Another small startup that gained massive leverage by using the Google Cloud was Pulse, a popular news aggregation app that was eventually acquired by LinkedIn. Greg Bayer, who led this effort, explained in a blog post how it took about a day to build and launch a basic service, and as it grew by many orders of magnitude, they didn’t have to rework anything to manage that scale.
The very popular Netflix streaming video service also runs on the cloud. Netflix doesn’t have its own data center infrastructure. They instead use the cloud to instantly scale to match their aggressive growth, which is now giving the major TV networks a run for their money.
These stories are phenomenal testaments to what lies ahead for those who understand and leverage the cloud.
##How I Structured This Book
My aim for this book was to make it inspiring, entertaining, and educational. I have stretched the concept of creative freedom and structured the book in an interesting way. I wanted to take the reader on a journey through this software-powered future and show how the cloud is the foundation that this future is built on. Another aim of mine was to keep the content actionable and a little opinionated. This is the reason behind focusing on the Google Cloud and the billion-dollar infrastructure behind it. I speak about the key things I’ve learned from building software in Silicon Valley. I also dig deeper into artificial intelligence (AI), a key topic that drives so much of the wonderful (almost magical) innovation we are seeing today, including Siri and self-driving cars.
Chapter 1 covers the importance of the cloud in our lives and how some of the greatest companies and the most amazing products are built on it. It covers the issues that companies face and how the cloud can be the solution to so many problems. I speak about my personal journey that led me to discover the power of the cloud and what it did for me.

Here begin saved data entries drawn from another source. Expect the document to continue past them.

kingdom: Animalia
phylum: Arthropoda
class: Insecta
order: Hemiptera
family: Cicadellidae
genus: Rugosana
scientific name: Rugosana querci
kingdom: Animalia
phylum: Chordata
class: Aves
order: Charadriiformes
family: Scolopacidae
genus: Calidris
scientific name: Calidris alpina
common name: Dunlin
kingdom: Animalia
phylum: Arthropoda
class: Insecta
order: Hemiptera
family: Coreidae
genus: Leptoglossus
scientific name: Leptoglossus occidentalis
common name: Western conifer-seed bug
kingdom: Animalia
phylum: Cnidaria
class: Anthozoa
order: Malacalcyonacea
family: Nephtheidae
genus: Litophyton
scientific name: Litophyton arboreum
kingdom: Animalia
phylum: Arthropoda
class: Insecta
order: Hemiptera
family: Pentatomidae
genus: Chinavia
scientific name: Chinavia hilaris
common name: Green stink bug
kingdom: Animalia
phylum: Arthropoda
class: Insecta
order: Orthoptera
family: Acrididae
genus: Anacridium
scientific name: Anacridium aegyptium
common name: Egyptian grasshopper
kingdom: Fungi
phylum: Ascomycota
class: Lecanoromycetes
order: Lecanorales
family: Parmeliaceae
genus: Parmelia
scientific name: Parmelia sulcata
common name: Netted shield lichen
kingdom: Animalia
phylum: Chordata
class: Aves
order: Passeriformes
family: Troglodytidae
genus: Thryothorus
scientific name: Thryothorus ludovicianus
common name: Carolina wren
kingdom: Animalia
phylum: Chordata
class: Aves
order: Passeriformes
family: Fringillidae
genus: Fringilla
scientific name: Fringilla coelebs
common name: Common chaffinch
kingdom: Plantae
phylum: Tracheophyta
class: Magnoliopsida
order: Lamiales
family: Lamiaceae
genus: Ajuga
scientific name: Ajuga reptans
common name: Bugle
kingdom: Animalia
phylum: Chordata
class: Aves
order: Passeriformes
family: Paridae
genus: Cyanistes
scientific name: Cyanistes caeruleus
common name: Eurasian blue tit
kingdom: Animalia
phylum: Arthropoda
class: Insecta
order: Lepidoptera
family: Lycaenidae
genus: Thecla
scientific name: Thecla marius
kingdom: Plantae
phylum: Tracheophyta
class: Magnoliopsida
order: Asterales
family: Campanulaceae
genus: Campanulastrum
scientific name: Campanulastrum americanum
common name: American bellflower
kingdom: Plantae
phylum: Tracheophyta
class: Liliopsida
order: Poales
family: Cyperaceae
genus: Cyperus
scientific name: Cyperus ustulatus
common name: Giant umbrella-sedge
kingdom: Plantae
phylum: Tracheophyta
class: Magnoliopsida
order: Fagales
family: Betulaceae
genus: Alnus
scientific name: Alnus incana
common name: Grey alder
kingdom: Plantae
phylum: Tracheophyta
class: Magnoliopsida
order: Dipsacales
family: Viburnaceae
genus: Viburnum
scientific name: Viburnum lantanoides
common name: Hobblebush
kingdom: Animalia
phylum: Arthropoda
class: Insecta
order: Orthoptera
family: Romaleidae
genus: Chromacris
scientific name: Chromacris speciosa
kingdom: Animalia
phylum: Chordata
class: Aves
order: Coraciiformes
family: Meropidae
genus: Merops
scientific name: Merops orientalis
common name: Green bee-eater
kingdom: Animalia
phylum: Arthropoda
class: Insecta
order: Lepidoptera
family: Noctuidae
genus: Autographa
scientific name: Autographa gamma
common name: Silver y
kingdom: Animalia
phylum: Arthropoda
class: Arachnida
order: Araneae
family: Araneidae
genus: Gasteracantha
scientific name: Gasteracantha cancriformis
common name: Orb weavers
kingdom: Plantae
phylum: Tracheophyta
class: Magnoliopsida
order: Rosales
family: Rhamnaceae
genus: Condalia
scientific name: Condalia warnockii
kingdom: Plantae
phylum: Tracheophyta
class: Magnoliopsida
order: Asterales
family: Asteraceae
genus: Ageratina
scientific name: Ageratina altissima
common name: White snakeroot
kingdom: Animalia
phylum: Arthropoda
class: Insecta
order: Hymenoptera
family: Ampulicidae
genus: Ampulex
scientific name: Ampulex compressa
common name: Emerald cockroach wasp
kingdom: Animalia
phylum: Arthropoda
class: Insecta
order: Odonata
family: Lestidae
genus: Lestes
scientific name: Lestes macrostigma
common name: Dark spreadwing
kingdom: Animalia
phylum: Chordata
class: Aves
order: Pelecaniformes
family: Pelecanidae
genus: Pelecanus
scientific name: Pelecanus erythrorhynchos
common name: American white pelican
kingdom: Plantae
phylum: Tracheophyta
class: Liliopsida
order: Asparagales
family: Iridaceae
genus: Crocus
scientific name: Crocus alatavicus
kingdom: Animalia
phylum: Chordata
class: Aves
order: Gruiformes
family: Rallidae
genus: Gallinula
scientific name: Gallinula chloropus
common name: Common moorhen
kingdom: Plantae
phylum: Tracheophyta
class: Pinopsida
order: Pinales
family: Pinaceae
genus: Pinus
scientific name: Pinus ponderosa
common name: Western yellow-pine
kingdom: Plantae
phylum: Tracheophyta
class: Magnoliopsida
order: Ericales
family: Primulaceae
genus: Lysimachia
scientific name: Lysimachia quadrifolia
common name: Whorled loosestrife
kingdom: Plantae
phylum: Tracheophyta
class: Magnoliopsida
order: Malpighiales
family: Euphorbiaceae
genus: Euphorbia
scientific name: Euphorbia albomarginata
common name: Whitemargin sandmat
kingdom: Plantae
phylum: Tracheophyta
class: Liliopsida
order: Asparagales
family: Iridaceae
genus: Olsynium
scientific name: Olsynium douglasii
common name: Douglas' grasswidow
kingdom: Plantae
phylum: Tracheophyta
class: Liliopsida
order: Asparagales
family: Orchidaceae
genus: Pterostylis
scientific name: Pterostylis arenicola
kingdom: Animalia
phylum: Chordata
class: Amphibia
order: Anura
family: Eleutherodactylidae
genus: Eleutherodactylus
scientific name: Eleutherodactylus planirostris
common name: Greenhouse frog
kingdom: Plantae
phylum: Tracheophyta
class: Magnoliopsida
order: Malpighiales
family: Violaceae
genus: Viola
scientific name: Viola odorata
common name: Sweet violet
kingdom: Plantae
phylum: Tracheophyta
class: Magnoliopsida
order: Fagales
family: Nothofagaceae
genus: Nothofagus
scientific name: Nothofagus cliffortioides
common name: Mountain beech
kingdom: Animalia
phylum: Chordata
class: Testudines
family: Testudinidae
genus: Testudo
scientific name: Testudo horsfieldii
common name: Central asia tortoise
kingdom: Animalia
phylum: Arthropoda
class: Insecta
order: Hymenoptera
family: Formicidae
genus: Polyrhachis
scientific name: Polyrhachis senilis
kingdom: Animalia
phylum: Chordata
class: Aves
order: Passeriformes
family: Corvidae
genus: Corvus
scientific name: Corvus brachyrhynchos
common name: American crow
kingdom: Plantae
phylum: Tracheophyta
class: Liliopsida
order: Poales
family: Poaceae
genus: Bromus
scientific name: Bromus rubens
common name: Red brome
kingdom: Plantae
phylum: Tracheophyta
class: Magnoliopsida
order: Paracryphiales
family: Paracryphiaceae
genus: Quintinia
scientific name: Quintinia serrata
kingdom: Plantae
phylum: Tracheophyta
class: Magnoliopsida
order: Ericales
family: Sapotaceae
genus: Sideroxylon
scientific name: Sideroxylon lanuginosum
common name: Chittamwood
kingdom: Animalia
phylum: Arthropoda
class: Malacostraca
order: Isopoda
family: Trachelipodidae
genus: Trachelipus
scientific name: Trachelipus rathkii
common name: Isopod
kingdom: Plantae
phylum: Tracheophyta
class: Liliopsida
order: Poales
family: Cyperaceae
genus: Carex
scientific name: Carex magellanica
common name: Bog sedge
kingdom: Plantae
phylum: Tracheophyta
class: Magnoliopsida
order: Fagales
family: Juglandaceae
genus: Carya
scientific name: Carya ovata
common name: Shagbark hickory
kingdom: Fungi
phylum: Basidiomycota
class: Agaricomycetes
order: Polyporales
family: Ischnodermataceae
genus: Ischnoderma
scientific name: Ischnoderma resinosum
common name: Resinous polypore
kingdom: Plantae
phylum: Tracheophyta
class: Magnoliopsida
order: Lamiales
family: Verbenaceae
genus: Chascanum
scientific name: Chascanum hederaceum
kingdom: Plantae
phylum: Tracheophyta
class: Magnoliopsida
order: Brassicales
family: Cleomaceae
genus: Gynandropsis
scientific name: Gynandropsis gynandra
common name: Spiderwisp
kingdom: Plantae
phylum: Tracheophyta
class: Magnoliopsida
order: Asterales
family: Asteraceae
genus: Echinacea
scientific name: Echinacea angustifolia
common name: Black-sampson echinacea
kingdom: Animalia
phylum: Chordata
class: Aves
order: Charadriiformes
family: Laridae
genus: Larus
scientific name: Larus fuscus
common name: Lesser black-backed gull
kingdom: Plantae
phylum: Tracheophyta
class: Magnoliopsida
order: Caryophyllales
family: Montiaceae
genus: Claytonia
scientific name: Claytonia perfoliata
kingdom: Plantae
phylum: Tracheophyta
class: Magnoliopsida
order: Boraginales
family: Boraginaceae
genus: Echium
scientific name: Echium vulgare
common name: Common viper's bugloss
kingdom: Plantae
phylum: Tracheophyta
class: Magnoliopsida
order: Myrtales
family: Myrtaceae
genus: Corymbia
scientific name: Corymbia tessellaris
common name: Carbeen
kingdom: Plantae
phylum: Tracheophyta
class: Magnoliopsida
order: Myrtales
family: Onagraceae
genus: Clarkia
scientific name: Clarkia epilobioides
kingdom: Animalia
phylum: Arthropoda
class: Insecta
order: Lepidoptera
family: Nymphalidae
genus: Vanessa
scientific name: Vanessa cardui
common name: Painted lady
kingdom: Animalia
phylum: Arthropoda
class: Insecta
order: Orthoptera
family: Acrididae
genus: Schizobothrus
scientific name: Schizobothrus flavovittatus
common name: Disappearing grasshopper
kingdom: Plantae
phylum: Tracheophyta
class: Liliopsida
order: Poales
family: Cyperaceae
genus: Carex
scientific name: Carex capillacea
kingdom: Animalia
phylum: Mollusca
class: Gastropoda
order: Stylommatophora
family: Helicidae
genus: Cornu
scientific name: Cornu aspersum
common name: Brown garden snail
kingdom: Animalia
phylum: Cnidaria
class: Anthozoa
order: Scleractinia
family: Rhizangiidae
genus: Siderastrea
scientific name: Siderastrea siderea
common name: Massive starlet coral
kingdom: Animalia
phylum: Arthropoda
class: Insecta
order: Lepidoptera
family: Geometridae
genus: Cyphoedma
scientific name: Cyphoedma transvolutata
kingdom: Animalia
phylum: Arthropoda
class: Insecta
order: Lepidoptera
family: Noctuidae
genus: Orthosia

In Chapter 2, I took the creative freedom to include some stories about the future of our software-powered world. They serve to show us how magical things are getting and how data and the cloud increasingly power the world we live in.
In Chapters 3 and 4, I take the reader on a journey through the Google Cloud, a powerful cloud platform that I’ve had a lot of experience with. This chapter gets a little technical, but it’s worth it, as it provides fantastic insights into how the cloud functions, its infrastructure, and the value it can deliver to you.
In Chapter 5, I explain how popular world-changing products and companies have leveraged the cloud to achieve things that previously would have been almost impossible. This chapter is full of fascinating real-world case studies and stories.
In Chapter 6, I distill the opinions and values I’ve gained from working in Silicon Valley and in the technology world. This chapter delivers key insights into how software products of the future are being built.
I believe that data is more valuable than gold and oil. In Chapter 7, I dive deeply into how the cloud can help you manage huge amounts of data to derive valuable insights from it and build new products from it.
AI and machine learning is how we’re spinning data into gold. Chapter 8 serves as a primer into what all of this is about. We’ll look at how AI works and how the cloud can make it easy for you to leverage it.